Bug 21079

Summary: IPSEC, kernel ARPs for tunnel endpoint instead of next-hop gateway
Product: Base System Reporter: Brian Candler <B.Candler>
Component: kernAssignee: Hajimu UMEMOTO <ume>
Status: Closed FIXED    
Severity: Affects Only Me    
Priority: Normal    
Version: 4.1-RELEASE   
Hardware: Any   
OS: Any   

Description Brian Candler 2000-09-06 17:10:04 UTC
When sending IPSEC packets, and the ARP cache for the next hop expires,
the machine tries to ARP for the tunnel endpoint address instead of
the next hop router. Thus the symptom is that connectivity drops after
a few minutes.

e.g.

      +- - - - - - - - +
     R1                R2
     |                 |
     A                 B
  -+-+---           -+-+---
   W1                W2

Box A is a FreeBSD-4.1 PC configured as IPSEC VPN gateway.

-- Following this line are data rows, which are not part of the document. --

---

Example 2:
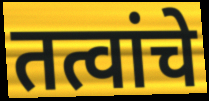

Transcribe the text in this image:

तत्वांचे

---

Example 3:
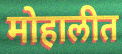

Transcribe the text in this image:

मोहालीत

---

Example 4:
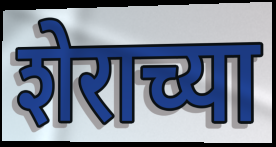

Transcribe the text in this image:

शेराच्या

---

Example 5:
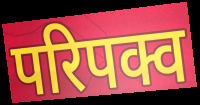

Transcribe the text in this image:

परिपक्व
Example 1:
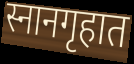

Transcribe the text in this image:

स्नानगृहात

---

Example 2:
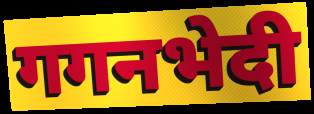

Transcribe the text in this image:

गगनभेदी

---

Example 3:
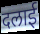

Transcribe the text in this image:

दलाई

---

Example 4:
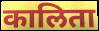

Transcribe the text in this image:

कालिता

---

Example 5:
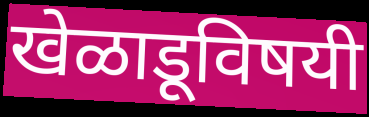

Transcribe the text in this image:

खेळाडूविषयी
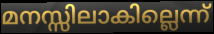
മനസ്സിലാകില്ലെന്ന്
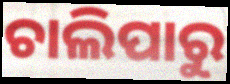
ଚାଲିପାରୁ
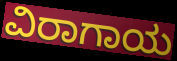
ವಿರಾಗಾಯ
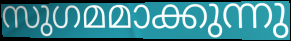
സുഗമമാക്കുന്നു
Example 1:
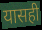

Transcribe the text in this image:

यासही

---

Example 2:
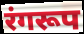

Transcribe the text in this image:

रंगरूप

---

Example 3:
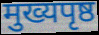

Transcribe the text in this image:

मुख्यपृष्ठ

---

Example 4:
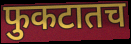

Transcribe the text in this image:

फुकटातच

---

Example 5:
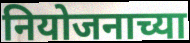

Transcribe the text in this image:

नियोजनाच्या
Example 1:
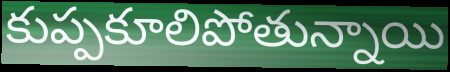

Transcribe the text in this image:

కుప్పకూలిపోతున్నాయి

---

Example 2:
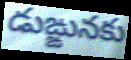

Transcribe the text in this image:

డుఙ్ఙునకు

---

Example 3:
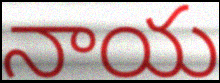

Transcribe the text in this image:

నాయ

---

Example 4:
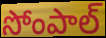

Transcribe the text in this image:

సోంపాల్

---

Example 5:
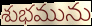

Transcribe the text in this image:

శుభమును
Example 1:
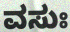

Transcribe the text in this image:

ವಸುಃ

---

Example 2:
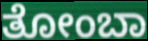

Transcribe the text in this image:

ತೋಂಬಾ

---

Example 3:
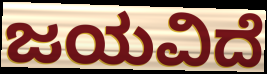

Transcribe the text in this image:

ಜಯವಿದೆ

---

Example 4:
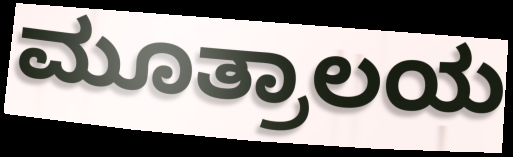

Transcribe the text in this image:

ಮೂತ್ರಾಲಯ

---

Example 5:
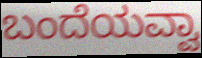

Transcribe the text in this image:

ಬಂದೆಯವ್ವಾ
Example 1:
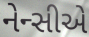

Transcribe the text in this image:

નેન્સીએ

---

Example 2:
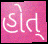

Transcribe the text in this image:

હોત્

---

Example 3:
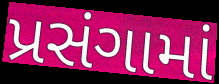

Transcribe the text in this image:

પ્રસંગામાં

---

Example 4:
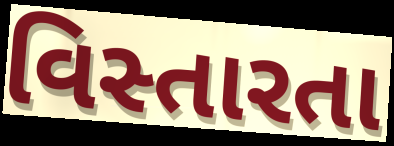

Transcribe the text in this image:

વિસ્તારતા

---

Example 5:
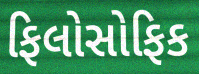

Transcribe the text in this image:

ફિલોસોફિક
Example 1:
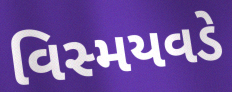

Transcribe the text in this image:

વિસ્મયવડે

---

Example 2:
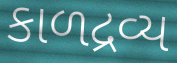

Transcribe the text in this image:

કાળદ્રવ્ય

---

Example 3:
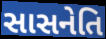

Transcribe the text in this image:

સાસનેતિ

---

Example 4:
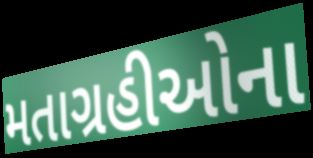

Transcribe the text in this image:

મતાગ્રહીઓના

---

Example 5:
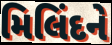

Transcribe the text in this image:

મિલિંદને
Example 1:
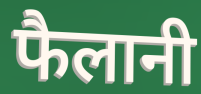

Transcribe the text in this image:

फैलानी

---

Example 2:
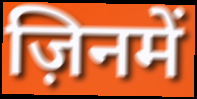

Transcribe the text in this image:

ज़िनमें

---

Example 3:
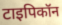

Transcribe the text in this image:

टाइपिकॉन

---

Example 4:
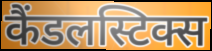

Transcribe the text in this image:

कैंडलस्टिक्स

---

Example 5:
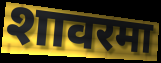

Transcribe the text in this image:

शावरमा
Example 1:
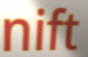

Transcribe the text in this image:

nift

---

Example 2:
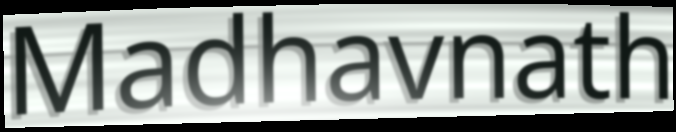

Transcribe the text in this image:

Madhavnath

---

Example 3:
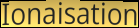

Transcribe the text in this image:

Ionaisation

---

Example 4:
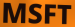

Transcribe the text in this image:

MSFT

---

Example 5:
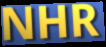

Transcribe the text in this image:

NHR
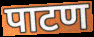
पाटण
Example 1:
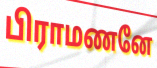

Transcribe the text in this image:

பிராமணனே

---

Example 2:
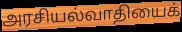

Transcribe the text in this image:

அரசியல்வாதியைக்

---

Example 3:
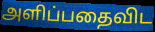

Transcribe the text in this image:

அளிப்பதைவிட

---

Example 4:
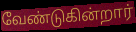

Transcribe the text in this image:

வேண்டுகின்றார்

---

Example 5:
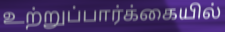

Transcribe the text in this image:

உற்றுப்பார்க்கையில்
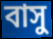
বাসু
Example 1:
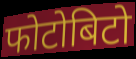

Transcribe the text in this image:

फोटोबिटो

W1, W2 are workstations. A points defaultroute at R1.

This works for a couple of minutes, until A's ARP entry for R1 expires.
At that point, A sends out ARP packets for B's IP address, not R1's IP
address!

The kernel logs the following message:

Sep  4 10:33:01 godl-vpn /kernel: arplookup b.b.b.b failed: host is not on local network

(where b.b.b.b is B's IP address, i.e. the remote tunnel endpoint)

arp -an shows:
? (b.b.b.b) at (incomplete) [ethernet]

Connectivity is lost until you manually do
  # arp -d b.b.b.b
  # ping b.b.b.b
At this point the IPSEC packets start to flow, until the ARP cache expires again.

Fix: 

Workaround: add static ARP entry for the gateway, so that it never expires.
arp -S 192.168.1.254 gg:gg:gg:gg:gg:gg
How-To-Repeat: You can do this with just one PC running FreeBSD, as it doesn't matter
that the remote end does not exist.

(1) Create /etc/ipsec.conf

[Replace 192.168.1.180 with your PC's ethernet address, but leave all
the other numbers as they are here]

flush;
add 192.168.1.180 192.0.2.1 esp 256
        -E des-cbc 0x1111111111111111
        -A hmac-md5 0x22222222222222222222222222222222;
add 192.0.2.1 192.168.1.180 esp 256
        -E des-cbc 0x1111111111111111
        -A hmac-md5 0x22222222222222222222222222222222;

spdflush;
spdadd 10.0.0.0/24[any] 10.0.1.0/24[any] any
        -P out ipsec esp/tunnel/192.168.1.180-192.0.2.1/require;
spdadd 10.0.1.0/24[any] 10.0.0.0/24[any] any
        -P in ipsec esp/tunnel/192.0.2.1-192.168.1.180/require;

(2) ifconfig lo0 10.0.0.1 netmask 255.255.255.0 alias
(3) setkey -f /etc/ipsec.conf
(4) ping -S 10.0.0.1 10.0.1.1

Make sure there is no other IP traffic being generated by this PC (i.e.
no ntpd etc)

(5) On another VC, run a tcpdump. You should see
16:49:18.950061 192.168.1.180 > 192.0.2.1: ESP(spi=256,seq=0x1b)
16:49:19.960064 192.168.1.180 > 192.0.2.1: ESP(spi=256,seq=0x1c)
16:49:20.970104 192.168.1.180 > 192.0.2.1: ESP(spi=256,seq=0x1d)
16:49:21.980124 192.168.1.180 > 192.0.2.1: ESP(spi=256,seq=0x1e)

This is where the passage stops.